Innovative PhD dissertations at Harvard use ethnographic methods to understand organizational culture

Three innovative PhD dissertations have been published at the Harvard Business School’s Doctoral Program on Organizational Behavior that use ethnography and qualitative research to understand and map organizational culture:

Curtis K. Chan
Chan’s research (The Double-Edged Sword of Organizational Culture: The Production and Dissolution of Normative Control by an Ambiguous Expression) examines how organizational culture can be double-edged—that is, how a strategic, intentional use of an organizational cultural resource can have both intended and unintended effects. In a two-year ethnographic study of consultants at a strategy consultancy, incorporating interviews, participant observation, and archival analysis, he induces a process model that shows how the ambiguity of a cultural expression can allow it to be double-edged. He finds that an ambiguous expression can powerfully resonate with a broad swath of organizational members, but members can come to interpret the ambiguous expression in ways that diverge from what managers intended.
Given the proliferation of ambiguous expressions in organizational communications of their mission, culture, and identity — such as “impact,” “value,” or “innovation” — Chan’s research suggests that managers consider potential unintended consequences due to audiences’ divergent interpretations around the expression. His broader research agenda seeks to use field research to illuminate how people’s interpretations of their work and organizational contexts can relate to how meaningful they find their work and to patterns of workplace inequality.

Ryann Manning
Manning seeks to understand the organizational and contextual factors that shape shared understandings of right and wrong and influence both individual and collective behavior. She uses a combination of in-depth qualitative field research and visual and textual archival data to examine moral action at multiple levels of analysis. In one study, she examines how culture, space, and emotion shape moral decision making and action by nurses providing care to critically ill children in public pediatric hospital wards in Sierra Leone. In another, she examines how Sierra Leone’s global diaspora communities mobilized to respond to the unprecedented public health crisis caused by Ebola.

Ovul Sezer
Sezer’s research offers the first empirical investigations of three impression management tactics: humblebragging, or bragging masked by a complaint or humility; backhanded compliments, or praise that draws comparison with a negative standard, and namedropping, or the casual mentioning of social ties with high-status people. Using datasets from social media, job interviews, and diary studies, she documents the ubiquity of these strategies in real life across several domains.
In laboratory and field experiments, Sezer simultaneously examines the underlying motives for these self-presentation strategies and others’ perceptions of these strategies—allowing for an analysis of their efficacy—as assessed by the opinions targets hold of the would-be self-presenter. Her research contributes to the study of self-presentation by identifying and unpacking ubiquitous yet previously unexamined strategies, generating theory about the motives underlying self-presentation strategies, as well as social and behavioral consequences.

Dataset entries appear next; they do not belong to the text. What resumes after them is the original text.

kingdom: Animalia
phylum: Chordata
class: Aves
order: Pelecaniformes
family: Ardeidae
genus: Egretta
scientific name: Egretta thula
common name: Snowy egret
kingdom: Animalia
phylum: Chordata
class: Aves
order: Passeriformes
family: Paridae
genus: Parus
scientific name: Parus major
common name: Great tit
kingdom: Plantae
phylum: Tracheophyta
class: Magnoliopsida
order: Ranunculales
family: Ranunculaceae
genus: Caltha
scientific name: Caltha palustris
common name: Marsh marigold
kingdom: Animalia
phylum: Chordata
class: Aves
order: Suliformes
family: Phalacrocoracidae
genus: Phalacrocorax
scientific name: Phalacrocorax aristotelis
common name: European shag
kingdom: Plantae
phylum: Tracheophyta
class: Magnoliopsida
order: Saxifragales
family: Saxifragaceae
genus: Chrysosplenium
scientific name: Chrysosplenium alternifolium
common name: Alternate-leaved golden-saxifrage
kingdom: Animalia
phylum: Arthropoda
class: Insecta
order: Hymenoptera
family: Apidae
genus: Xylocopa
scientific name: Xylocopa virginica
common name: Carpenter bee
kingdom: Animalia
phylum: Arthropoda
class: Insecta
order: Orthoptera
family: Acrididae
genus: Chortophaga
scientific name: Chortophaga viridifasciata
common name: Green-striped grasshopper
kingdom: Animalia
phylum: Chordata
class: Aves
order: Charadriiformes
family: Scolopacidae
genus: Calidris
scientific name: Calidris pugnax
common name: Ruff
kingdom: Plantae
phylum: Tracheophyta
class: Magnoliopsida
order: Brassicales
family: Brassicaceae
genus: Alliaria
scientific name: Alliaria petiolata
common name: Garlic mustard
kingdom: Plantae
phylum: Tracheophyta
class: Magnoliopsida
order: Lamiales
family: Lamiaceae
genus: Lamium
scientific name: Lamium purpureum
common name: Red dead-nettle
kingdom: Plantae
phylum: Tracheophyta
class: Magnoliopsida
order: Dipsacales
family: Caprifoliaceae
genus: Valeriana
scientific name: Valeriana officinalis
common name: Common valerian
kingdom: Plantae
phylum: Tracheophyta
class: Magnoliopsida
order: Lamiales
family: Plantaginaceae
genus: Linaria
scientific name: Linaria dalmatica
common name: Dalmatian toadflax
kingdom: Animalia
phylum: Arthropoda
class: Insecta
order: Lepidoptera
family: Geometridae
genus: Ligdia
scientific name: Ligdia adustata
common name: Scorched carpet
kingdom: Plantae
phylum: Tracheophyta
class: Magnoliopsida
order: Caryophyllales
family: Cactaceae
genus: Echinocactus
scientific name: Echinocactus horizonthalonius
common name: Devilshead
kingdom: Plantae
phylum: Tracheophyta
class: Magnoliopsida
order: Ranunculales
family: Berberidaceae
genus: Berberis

All three dissertations just won the prestigious the 2016 Wyss Award for Excellence in Doctoral Research. The Award is named in honor of Hansjörg Wyss (MBA 1965), who established the Hansjörg Wyss Endowment for Doctoral Education in 2004. The Wyss Endowment supports a broad range of efforts to strengthen the HBS Doctoral Programs, including fellowships and stipends for doctoral students, increased support for field research, new doctoral course development, teaching skills training, and the renovation of doctoral facilities on campus.